The school system will have to provide $2,349,312 in local matching funds, McGrady explained.

“I think we will be able to manage that,” McGrady said.

“We’ve been trying to save our money for a few years for this,” added Frank Blackwell, county schools superintendent.

Blackwell said the SBA had construction project requests totaling nearly $300 million and only about $71 million to award for projects across the state. Of that $71 million, SBA board members had earmarked $50 million for projects that would be matched with local bond monies.

“That only left about $21 million for the non-bond projects,” Blackwell said. “We were very fortunate to get the money. We had a lot of people working to help us.”

“This is good news for Wyoming County and good news for Pineville. This will be a huge project,” McGrady said.

“We’ve tried for several years to get this funded,” he added. “We were turned down last year, even though it was rated one of the top projects in the state.”

Officials also presented the project to the SBA in 2009.

The current Pineville Elementary School has been flooded twice, thus the project qualified for the additional emergency funding, he noted.

In 2001, the school was flooded with several feet of water and taken back to the studs for clean-up and restoration, costing about $7 million.

Again in 2009, the lower level had about three inches of water inside. Clean-up this time cost a quarter-of-a-million dollars, with a “lot of elbow grease by a lot of people,” according to schools officials.

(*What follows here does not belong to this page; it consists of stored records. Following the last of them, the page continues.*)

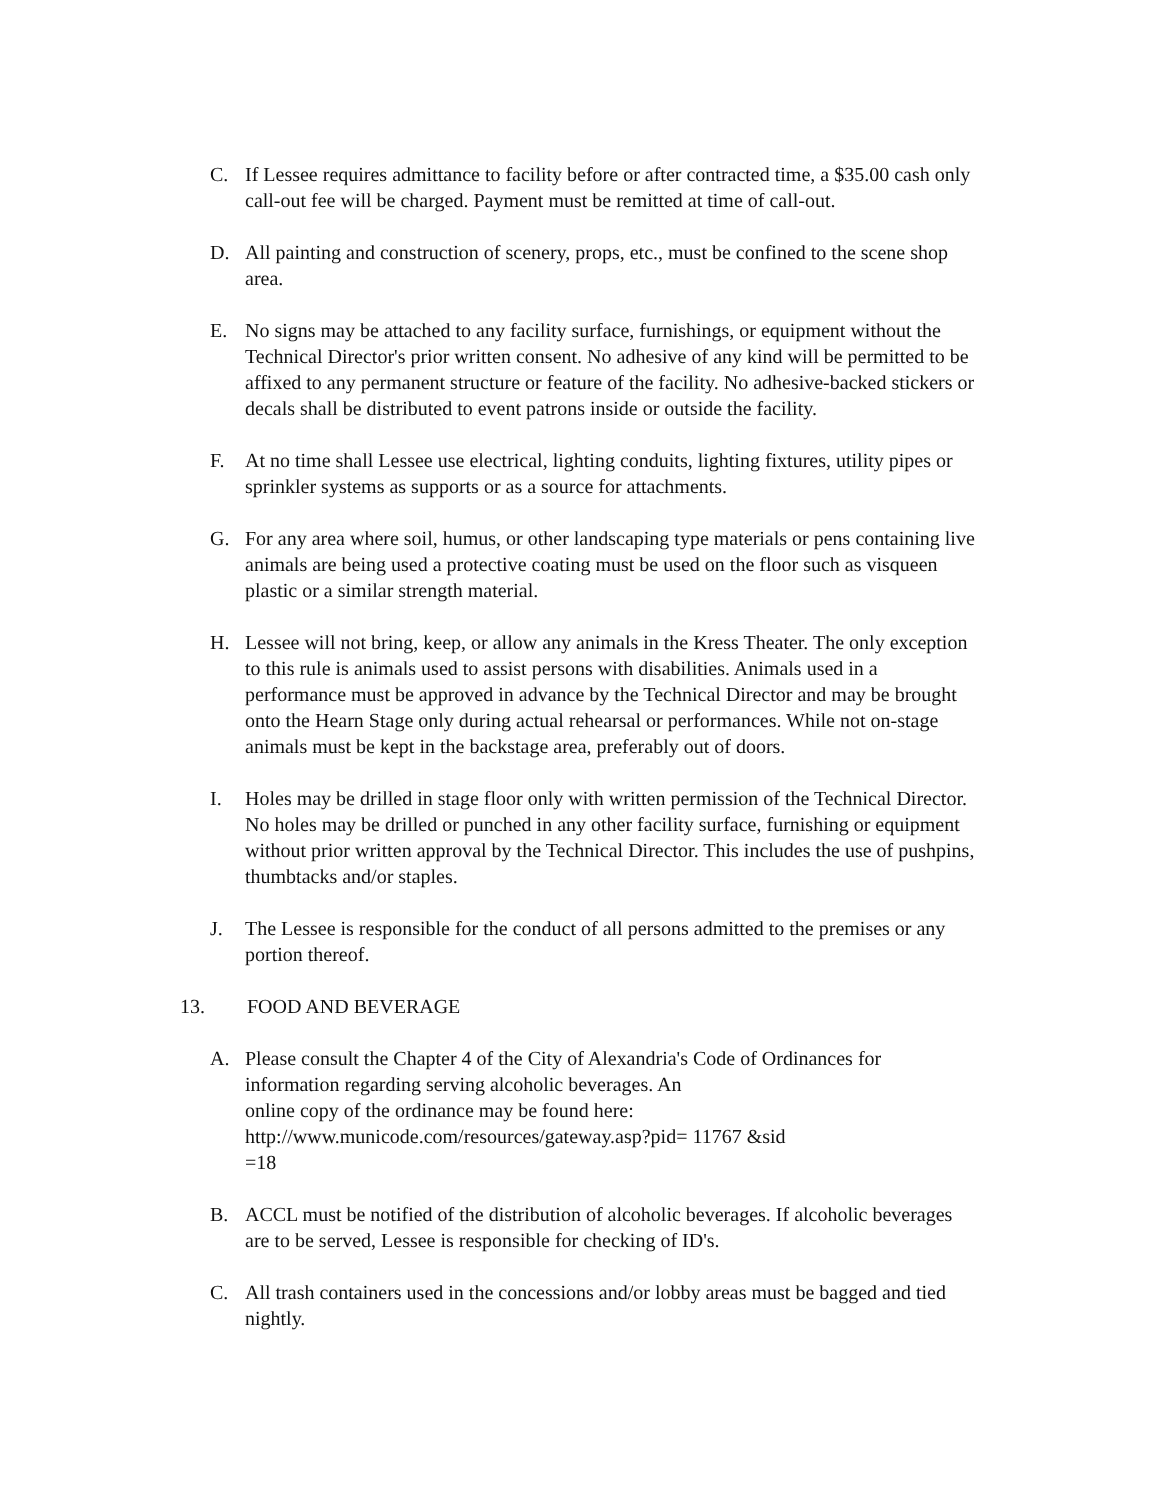C. If Lessee requires admittance to facility before or after contracted time, a $35.00 cash only call-out fee will be charged. Payment must be remitted at time of call-out.
D. All painting and construction of scenery, props, etc., must be confined to the scene shop area.
E. No signs may be attached to any facility surface, furnishings, or equipment without the Technical Director's prior written consent. No adhesive of any kind will be permitted to be affixed to any permanent structure or feature of the facility. No adhesive-backed stickers or decals shall be distributed to event patrons inside or outside the facility.
F. At no time shall Lessee use electrical, lighting conduits, lighting fixtures, utility pipes or sprinkler systems as supports or as a source for attachments.
G. For any area where soil, humus, or other landscaping type materials or pens containing live animals are being used a protective coating must be used on the floor such as visqueen plastic or a similar strength material.
H. Lessee will not bring, keep, or allow any animals in the Kress Theater. The only exception to this rule is animals used to assist persons with disabilities. Animals used in a performance must be approved in advance by the Technical Director and may be brought onto the Hearn Stage only during actual rehearsal or performances. While not on-stage animals must be kept in the backstage area, preferably out of doors.
I. Holes may be drilled in stage floor only with written permission of the Technical Director. No holes may be drilled or punched in any other facility surface, furnishing or equipment without prior written approval by the Technical Director. This includes the use of pushpins, thumbtacks and/or staples.
J. The Lessee is responsible for the conduct of all persons admitted to the premises or any portion thereof.
13. FOOD AND BEVERAGE
A. Please consult the Chapter 4 of the City of Alexandria's Code of Ordinances for information regarding serving alcoholic beverages. An
online copy of the ordinance may be found here:
http://www.municode.com/resources/gateway.asp?pid= 11767 &sid
=18
B. ACCL must be notified of the distribution of alcoholic beverages. If alcoholic beverages are to be served, Lessee is responsible for checking of ID's.
C. All trash containers used in the concessions and/or lobby areas must be bagged and tied nightly.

“We want to move the school out of the flood plain,” McGrady emphasized, adding the site is still being discussed.

Preliminary sites have been discussed, he said, but no one site has been decided.

Students will remain in the current building until construction of the new facility is completed, McGrady said.

“This is for the health and safety of our students and staff,” Blackwell said.

The superintendent noted an architect worked to estimate the cost of a new elementary school building, and officials hope the entire cost of the structure can be completed for the $12 million awarded.

Frank Mann, assistant superintendent, wrote the application for the grant funding.